_Assigned task 1_
From the saved entries, copy verbatim the lines running from the one containing "Pirmasis skrydis iš Paryžiaus" through the one containing "Pirmasis skrydis iš Dovilio: skrydis", both included.
====
Friday, October 29, 2010

Libraries in Pop-Culture

Why The Next Big Pop-Culture Wave After Cupcakes Might Be Libraries
by Linda Holmes

I realize we're picking the bones from the Old Spice campaign at this point, but when I saw that the Brigham Young University parody of the Old Spice ads had gotten more than 1.2 million views (Old Spicy himself — that's what I'm calling him — did a video for libraries), it got me thinking.

Specifically, it got me thinking about the very enjoyable Librarians Do Gaga video that everyone sent my way after the debut of the NPR Does Gaga video.

And about the fact that a local news story skeptically questioning whether libraries are "necessary" set off a response from Vanity Fair, and a later counterpunch by Chicago's Public Library Commissioner won her support from such diverse, non-library-specific outlets as The A.V. Club and Metafilter, and from as far away as The Guardian.

Call it a hunch, but it seems to me that the thing is in the air that happens right before something — families with a million kids, cupcakes, wedding coordinators — suddenly becomes the thing everyone wants to do happy-fuzzy pop-culture stories about. Why?

Libraries get in fights. Everybody likes a scrapper, and between the funding battles they're often found fighting and the body-checking involved in their periodic struggles over sharing information, there's a certain ... pleasantly plucky quality to the current perception of libraries and librarians. Yes, it plays a little ironically against the hyper-stereotypical buttoned-up notion of what a librarian is, but the sense that they're okay with getting mad in public — like Chicago's Public Library Commissioner did — gives library people a spark they might not otherwise have.
====
_Assigned task 2_
Answer these about the libraries pop-culture post:
(a) How many views had the Brigham Young University parody of the Old Spice ads gotten?
(b) Which publication responded to the local news story questioning whether libraries are "necessary"?
(c) What three examples are given of things that suddenly became the subject of happy-fuzzy pop-culture stories?

_Saved entries_
====
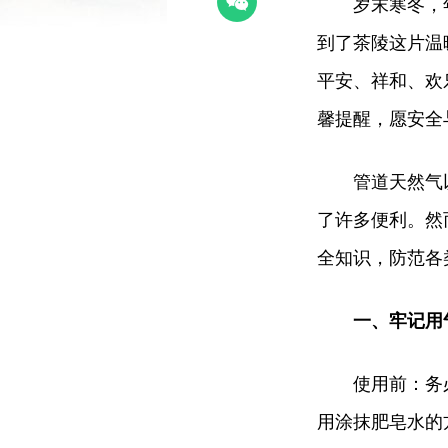
岁末寒冬，
到了茶陵这片温
平安、祥和、欢
馨提醒，愿安全
管道天然气
了许多便利。然
全知识，防范各
一、牢记用
使用前：务
用涂抹肥皂水的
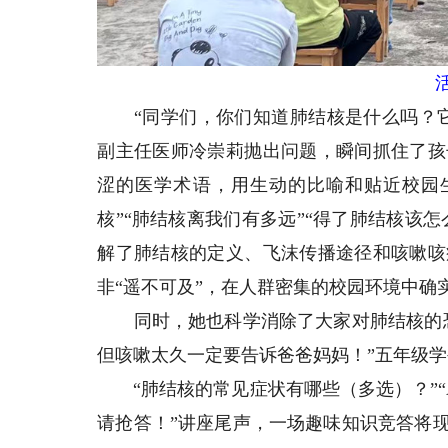
活
“同学们，你们知道肺结核是什么吗？它
副主任医师冷崇莉抛出问题，瞬间抓住了孩
涩的医学术语，用生动的比喻和贴近校园
核”“肺结核离我们有多远”“得了肺结核该
解了肺结核的定义、飞沫传播途径和咳嗽咳
非“遥不可及”，在人群密集的校园环境中确
同时，她也科学消除了大家对肺结核的恐
但咳嗽太久一定要告诉爸爸妈妈！”五年级
“肺结核的常见症状有哪些（多选）？”“A.
请抢答！”讲座尾声，一场趣味知识竞答将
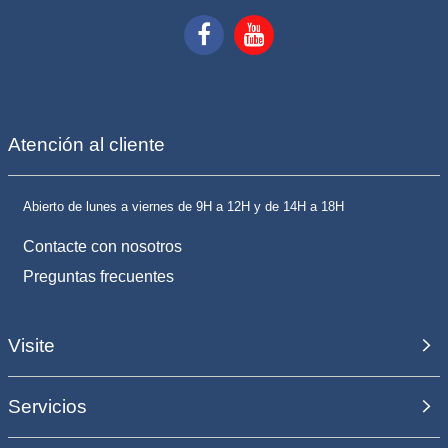
Atención al cliente
Abierto de lunes a viernes de 9H a 12H y de 14H a 18H
Contacte con nosotros
Preguntas frecuentes
Visite
Servicios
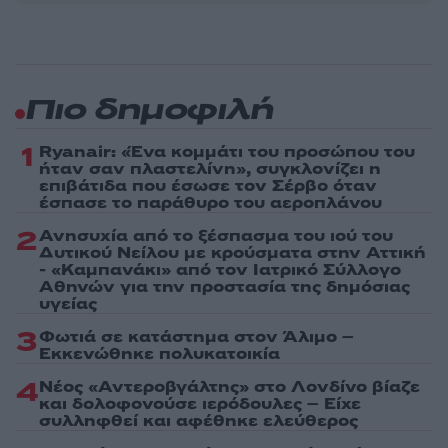
Πιο δημοφιλή
1
Ryanair: «Ένα κομμάτι του προσώπου του
ήταν σαν πλαστελίνη», συγκλονίζει η
επιβάτιδα που έσωσε τον Σέρβο όταν
έσπασε το παράθυρο του αεροπλάνου
2
Ανησυχία από το ξέσπασμα του ιού του
Δυτικού Νείλου με κρούσματα στην Αττική
- «Καμπανάκι» από τον Ιατρικό Σύλλογο
Αθηνών για την προστασία της δημόσιας
υγείας
3
Φωτιά σε κατάστημα στον Άλιμο –
Εκκενώθηκε πολυκατοικία
4
Νέος «Αντεροβγάλτης» στο Λονδίνο βίαζε
και δολοφονούσε ιερόδουλες – Είχε
συλληφθεί και αφέθηκε ελεύθερος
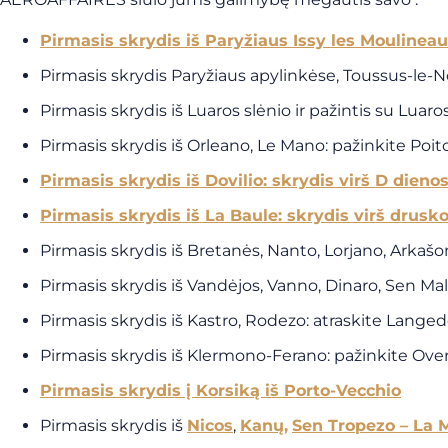
Pirmasis skrydis iš Paryžiaus Issy les Moulinea
Pirmasis skrydis Paryžiaus apylinkėse, Toussus-le-No
Pirmasis skrydis iš Luaros slėnio ir pažintis su Luaro
Pirmasis skrydis iš Orleano, Le Mano: pažinkite Poi
Pirmasis skrydis iš Dovilio: skrydis virš D dien
Pirmasis skrydis iš La Baule: skrydis virš drusk
Pirmasis skrydis iš Bretanės, Nanto, Lorjano, Arkašon
Pirmasis skrydis iš Vandėjos, Vanno, Dinaro, Sen Ma
Pirmasis skrydis iš Kastro, Rodezo: atraskite Lange
Pirmasis skrydis iš Klermono-Ferano: pažinkite Over
Pirmasis skrydis į Korsiką iš Porto-Vecchio
Pirmasis skrydis iš
Nicos
,
Kanų,
Sen Tropezo – La 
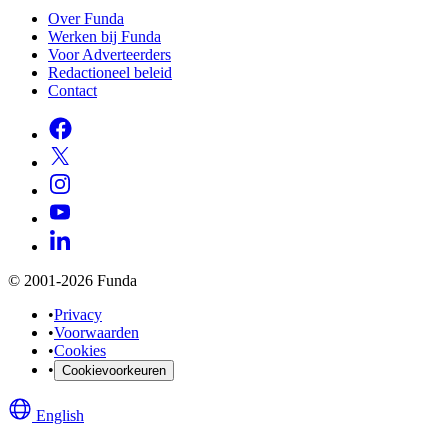
Over Funda
Werken bij Funda
Voor Adverteerders
Redactioneel beleid
Contact
© 2001-2026 Funda
•
Privacy
•
Voorwaarden
•
Cookies
•
Cookievoorkeuren
English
====
_Task answer 1_
Pirmasis skrydis iš Paryžiaus Issy les Moulinea
Pirmasis skrydis Paryžiaus apylinkėse, Toussus-le-No
Pirmasis skrydis iš Luaros slėnio ir pažintis su Luaro
Pirmasis skrydis iš Orleano, Le Mano: pažinkite Poi
Pirmasis skrydis iš Dovilio: skrydis virš D dien

_Task answer 2_
(a) More than 1.2 million.
(b) Vanity Fair.
(c) Families with a million kids, cupcakes, and wedding coordinators.